## Material shown
##########
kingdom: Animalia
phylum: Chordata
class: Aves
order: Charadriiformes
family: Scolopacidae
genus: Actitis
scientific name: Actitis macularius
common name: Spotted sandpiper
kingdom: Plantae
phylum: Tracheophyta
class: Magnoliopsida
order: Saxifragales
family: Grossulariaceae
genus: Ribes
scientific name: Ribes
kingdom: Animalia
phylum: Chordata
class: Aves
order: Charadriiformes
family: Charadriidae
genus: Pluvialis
##########
## Given problem
Rewrite the listing with every "family" changed to "clade", leaving everything else as it is.

## The output
kingdom: Animalia
phylum: Chordata
class: Aves
order: Charadriiformes
clade: Scolopacidae
genus: Actitis
scientific name: Actitis macularius
common name: Spotted sandpiper
kingdom: Plantae
phylum: Tracheophyta
class: Magnoliopsida
order: Saxifragales
clade: Grossulariaceae
genus: Ribes
scientific name: Ribes
kingdom: Animalia
phylum: Chordata
class: Aves
order: Charadriiformes
clade: Charadriidae
genus: Pluvialis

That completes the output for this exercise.